**ASSIGNMENT 1:** Read the text on couple togetherness and the records below. For each statement, answer yes or no according to the text, and quote the text's exact words that decide it: (a) Katie and her husband committed to a weekly date. (b) A couple's togetherness needs stay the same over time. (c) Katie is a mom of three.
**ASSIGNMENT 2:** In the text on couple togetherness, what is Step 6?
**ASSIGNMENT 3:** Print part of the text on couple togetherness, starting at the words "Your togetherness needs" and stopping after "your marriage, too?".

**EXTRACT TO READ:**
When it comes to togetherness, every couple has its own unique sweet spot. “There are couples that are never apart and there are couples that see each other only on weekends. With the right balance, neither partner feels slighted or smothered. You have enough non-shared experiences to fire you up and help you maintain a sense of yourself outside the relationship….…as well as giving you something to talk about at the dinner table. But, you also have enough time together to feel your connection as a strong tie rather than as a loose thread.
Your togetherness needs will also change over time, so you’ll have to shift your balance accordingly. “My husband and I spend a lot of time together, but it’s almost all family time,” says Katie, 40, a mom of two in San Leandro, CA. “We realized a few months ago that we hadn’t had a conversation that didn’t involve the kids or our to-do lists in ages, so we committed to a weekly date. We were so happy just to go to the movies and hold hands, something we hadn’t done in ages. It felt like we were dating again!”
Step 6: Build a best friendship.
Think about the things that make your closest friendships irreplaceable: the trust that comes with true intimacy, the willingness to be vulnerable, the confidence that the friendship can withstand some conflict. Don’t those sound like good things to have in your marriage, too?

**SUPPLIED DATA:**
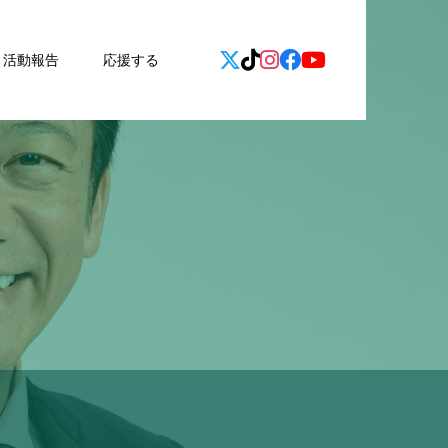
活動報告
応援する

--

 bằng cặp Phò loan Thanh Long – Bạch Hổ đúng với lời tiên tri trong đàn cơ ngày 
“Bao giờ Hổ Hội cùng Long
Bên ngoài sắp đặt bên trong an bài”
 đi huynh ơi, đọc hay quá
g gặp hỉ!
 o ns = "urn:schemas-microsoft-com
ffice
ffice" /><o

**TASK RESULT 1:**
(a) Yes: "so we committed to a weekly date"
(b) No: "Your togetherness needs will also change over time"
(c) No: "a mom of two in San Leandro, CA"

**TASK RESULT 2:** Step 6 is to build a best friendship.

**TASK RESULT 3:**
Your togetherness needs will also change over time, so you’ll have to shift your balance accordingly. “My husband and I spend a lot of time together, but it’s almost all family time,” says Katie, 40, a mom of two in San Leandro, CA. “We realized a few months ago that we hadn’t had a conversation that didn’t involve the kids or our to-do lists in ages, so we committed to a weekly date. We were so happy just to go to the movies and hold hands, something we hadn’t done in ages. It felt like we were dating again!”
Step 6: Build a best friendship.
Think about the things that make your closest friendships irreplaceable: the trust that comes with true intimacy, the willingness to be vulnerable, the confidence that the friendship can withstand some conflict. Don’t those sound like good things to have in your marriage, too?